▶ **TASK GOAL**
Nothing but an exact copy of the data should be given.

++++ DATA UNDER STUDY

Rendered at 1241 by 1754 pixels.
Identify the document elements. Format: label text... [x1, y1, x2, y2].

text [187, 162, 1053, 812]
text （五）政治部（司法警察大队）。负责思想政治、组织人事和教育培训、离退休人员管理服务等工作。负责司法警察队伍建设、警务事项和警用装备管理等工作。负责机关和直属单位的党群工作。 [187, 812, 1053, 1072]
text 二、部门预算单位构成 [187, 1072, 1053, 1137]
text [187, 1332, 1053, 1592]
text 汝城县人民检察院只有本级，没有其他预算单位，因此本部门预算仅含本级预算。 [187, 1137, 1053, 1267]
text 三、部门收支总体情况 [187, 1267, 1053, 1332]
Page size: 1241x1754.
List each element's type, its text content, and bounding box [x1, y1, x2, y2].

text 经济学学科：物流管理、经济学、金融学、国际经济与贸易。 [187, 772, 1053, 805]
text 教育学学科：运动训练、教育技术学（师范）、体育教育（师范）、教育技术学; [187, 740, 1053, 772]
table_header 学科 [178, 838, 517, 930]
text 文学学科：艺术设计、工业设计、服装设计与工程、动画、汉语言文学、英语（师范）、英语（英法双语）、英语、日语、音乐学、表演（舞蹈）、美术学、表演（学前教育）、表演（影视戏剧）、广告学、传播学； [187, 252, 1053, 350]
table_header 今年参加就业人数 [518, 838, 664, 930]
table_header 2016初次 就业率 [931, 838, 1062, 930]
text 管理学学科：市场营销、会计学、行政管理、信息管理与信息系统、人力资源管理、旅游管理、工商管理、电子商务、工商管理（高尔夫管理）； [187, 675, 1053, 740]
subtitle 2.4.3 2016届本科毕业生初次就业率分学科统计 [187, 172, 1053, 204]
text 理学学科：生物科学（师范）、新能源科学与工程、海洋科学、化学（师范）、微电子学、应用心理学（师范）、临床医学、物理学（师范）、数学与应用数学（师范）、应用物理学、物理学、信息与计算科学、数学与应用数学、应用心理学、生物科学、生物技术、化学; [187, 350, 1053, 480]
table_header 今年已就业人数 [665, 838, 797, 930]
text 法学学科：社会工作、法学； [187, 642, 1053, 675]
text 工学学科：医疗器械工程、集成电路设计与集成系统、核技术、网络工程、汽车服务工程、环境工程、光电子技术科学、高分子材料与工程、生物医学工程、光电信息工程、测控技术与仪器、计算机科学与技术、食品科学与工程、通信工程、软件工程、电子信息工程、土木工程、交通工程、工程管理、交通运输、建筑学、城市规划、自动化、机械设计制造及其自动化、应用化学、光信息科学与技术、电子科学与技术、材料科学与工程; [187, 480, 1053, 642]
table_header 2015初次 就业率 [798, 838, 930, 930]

++++++++

▶ **ANSWER SECTION**
Rendered at 1241 by 1754 pixels.
Identify the document elements. Format: label text... [x1, y1, x2, y2].

text [187, 162, 1053, 812]
text （五）政治部（司法警察大队）。负责思想政治、组织人事和教育培训、离退休人员管理服务等工作。负责司法警察队伍建设、警务事项和警用装备管理等工作。负责机关和直属单位的党群工作。 [187, 812, 1053, 1072]
text 二、部门预算单位构成 [187, 1072, 1053, 1137]
text [187, 1332, 1053, 1592]
text 汝城县人民检察院只有本级，没有其他预算单位，因此本部门预算仅含本级预算。 [187, 1137, 1053, 1267]
text 三、部门收支总体情况 [187, 1267, 1053, 1332]
Page size: 1241x1754.
List each element's type, its text content, and bounding box [x1, y1, x2, y2].

text 经济学学科：物流管理、经济学、金融学、国际经济与贸易。 [187, 772, 1053, 805]
text 教育学学科：运动训练、教育技术学（师范）、体育教育（师范）、教育技术学; [187, 740, 1053, 772]
table_header 学科 [178, 838, 517, 930]
text 文学学科：艺术设计、工业设计、服装设计与工程、动画、汉语言文学、英语（师范）、英语（英法双语）、英语、日语、音乐学、表演（舞蹈）、美术学、表演（学前教育）、表演（影视戏剧）、广告学、传播学； [187, 252, 1053, 350]
table_header 今年参加就业人数 [518, 838, 664, 930]
table_header 2016初次 就业率 [931, 838, 1062, 930]
text 管理学学科：市场营销、会计学、行政管理、信息管理与信息系统、人力资源管理、旅游管理、工商管理、电子商务、工商管理（高尔夫管理）； [187, 675, 1053, 740]
subtitle 2.4.3 2016届本科毕业生初次就业率分学科统计 [187, 172, 1053, 204]
text 理学学科：生物科学（师范）、新能源科学与工程、海洋科学、化学（师范）、微电子学、应用心理学（师范）、临床医学、物理学（师范）、数学与应用数学（师范）、应用物理学、物理学、信息与计算科学、数学与应用数学、应用心理学、生物科学、生物技术、化学; [187, 350, 1053, 480]
table_header 今年已就业人数 [665, 838, 797, 930]
text 法学学科：社会工作、法学； [187, 642, 1053, 675]
text 工学学科：医疗器械工程、集成电路设计与集成系统、核技术、网络工程、汽车服务工程、环境工程、光电子技术科学、高分子材料与工程、生物医学工程、光电信息工程、测控技术与仪器、计算机科学与技术、食品科学与工程、通信工程、软件工程、电子信息工程、土木工程、交通工程、工程管理、交通运输、建筑学、城市规划、自动化、机械设计制造及其自动化、应用化学、光信息科学与技术、电子科学与技术、材料科学与工程; [187, 480, 1053, 642]
table_header 2015初次 就业率 [798, 838, 930, 930]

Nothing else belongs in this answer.